Task goal:
Return only what lies between the first line of the entries and the line containing "(DAB (3,3'-diaminobenzidine)) staining", both lines included.
(Working data)
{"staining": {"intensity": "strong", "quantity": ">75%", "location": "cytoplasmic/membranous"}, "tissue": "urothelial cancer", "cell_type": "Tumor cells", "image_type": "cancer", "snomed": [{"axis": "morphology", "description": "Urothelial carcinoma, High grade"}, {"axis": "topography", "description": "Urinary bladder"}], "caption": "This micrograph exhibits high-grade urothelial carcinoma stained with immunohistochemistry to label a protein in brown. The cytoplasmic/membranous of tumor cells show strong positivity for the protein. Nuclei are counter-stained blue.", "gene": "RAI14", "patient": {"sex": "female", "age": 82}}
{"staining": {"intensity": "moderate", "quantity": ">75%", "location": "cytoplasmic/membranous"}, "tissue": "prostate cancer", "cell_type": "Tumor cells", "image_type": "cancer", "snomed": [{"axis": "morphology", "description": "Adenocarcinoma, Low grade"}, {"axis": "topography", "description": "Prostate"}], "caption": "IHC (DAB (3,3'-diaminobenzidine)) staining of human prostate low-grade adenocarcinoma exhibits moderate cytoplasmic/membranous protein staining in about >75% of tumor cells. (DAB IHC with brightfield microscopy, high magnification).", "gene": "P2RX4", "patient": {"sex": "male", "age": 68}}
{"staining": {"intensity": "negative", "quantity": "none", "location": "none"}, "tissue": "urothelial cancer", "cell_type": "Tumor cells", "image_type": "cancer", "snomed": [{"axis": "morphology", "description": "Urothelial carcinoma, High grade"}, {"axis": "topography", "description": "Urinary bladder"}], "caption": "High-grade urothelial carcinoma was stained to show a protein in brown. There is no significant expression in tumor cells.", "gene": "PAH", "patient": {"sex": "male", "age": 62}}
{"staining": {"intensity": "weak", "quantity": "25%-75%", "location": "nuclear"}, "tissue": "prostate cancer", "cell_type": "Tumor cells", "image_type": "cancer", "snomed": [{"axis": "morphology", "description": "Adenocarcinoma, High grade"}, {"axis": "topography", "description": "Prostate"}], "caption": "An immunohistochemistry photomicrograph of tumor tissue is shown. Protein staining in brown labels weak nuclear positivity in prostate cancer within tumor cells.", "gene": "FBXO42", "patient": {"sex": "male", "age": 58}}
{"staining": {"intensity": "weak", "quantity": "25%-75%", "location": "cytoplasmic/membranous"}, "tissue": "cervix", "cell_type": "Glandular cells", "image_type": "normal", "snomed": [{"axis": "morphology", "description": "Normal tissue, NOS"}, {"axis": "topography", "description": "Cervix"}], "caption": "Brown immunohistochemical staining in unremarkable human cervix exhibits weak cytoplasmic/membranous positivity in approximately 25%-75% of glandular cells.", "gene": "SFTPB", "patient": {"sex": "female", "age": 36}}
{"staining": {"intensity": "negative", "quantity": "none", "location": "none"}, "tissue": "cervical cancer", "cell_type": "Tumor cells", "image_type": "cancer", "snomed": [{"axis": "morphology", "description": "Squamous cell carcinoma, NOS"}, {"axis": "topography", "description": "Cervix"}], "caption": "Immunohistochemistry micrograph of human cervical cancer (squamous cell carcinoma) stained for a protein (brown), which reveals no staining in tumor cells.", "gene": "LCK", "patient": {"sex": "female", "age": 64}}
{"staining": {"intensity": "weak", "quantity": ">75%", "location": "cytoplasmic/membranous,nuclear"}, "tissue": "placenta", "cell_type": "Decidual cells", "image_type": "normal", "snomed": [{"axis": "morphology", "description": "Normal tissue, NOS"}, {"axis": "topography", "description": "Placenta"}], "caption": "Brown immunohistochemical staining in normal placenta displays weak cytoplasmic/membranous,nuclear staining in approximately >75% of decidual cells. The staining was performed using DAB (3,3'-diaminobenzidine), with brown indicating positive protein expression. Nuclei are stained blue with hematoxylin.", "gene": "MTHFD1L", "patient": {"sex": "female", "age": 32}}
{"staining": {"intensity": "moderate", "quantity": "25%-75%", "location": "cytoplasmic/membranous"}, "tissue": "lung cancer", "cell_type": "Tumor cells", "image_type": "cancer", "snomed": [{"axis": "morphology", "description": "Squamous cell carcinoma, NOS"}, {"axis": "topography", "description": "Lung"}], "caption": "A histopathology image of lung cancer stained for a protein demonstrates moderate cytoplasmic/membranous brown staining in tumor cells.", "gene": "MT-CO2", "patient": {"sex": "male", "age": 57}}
(End Working data)
Output for this exercise:
{"staining": {"intensity": "strong", "quantity": ">75%", "location": "cytoplasmic/membranous"}, "tissue": "urothelial cancer", "cell_type": "Tumor cells", "image_type": "cancer", "snomed": [{"axis": "morphology", "description": "Urothelial carcinoma, High grade"}, {"axis": "topography", "description": "Urinary bladder"}], "caption": "This micrograph exhibits high-grade urothelial carcinoma stained with immunohistochemistry to label a protein in brown. The cytoplasmic/membranous of tumor cells show strong positivity for the protein. Nuclei are counter-stained blue.", "gene": "RAI14", "patient": {"sex": "female", "age": 82}}
{"staining": {"intensity": "moderate", "quantity": ">75%", "location": "cytoplasmic/membranous"}, "tissue": "prostate cancer", "cell_type": "Tumor cells", "image_type": "cancer", "snomed": [{"axis": "morphology", "description": "Adenocarcinoma, Low grade"}, {"axis": "topography", "description": "Prostate"}], "caption": "IHC (DAB (3,3'-diaminobenzidine)) staining of human prostate low-grade adenocarcinoma exhibits moderate cytoplasmic/membranous protein staining in about >75% of tumor cells. (DAB IHC with brightfield microscopy, high magnification).", "gene": "P2RX4", "patient": {"sex": "male", "age": 68}}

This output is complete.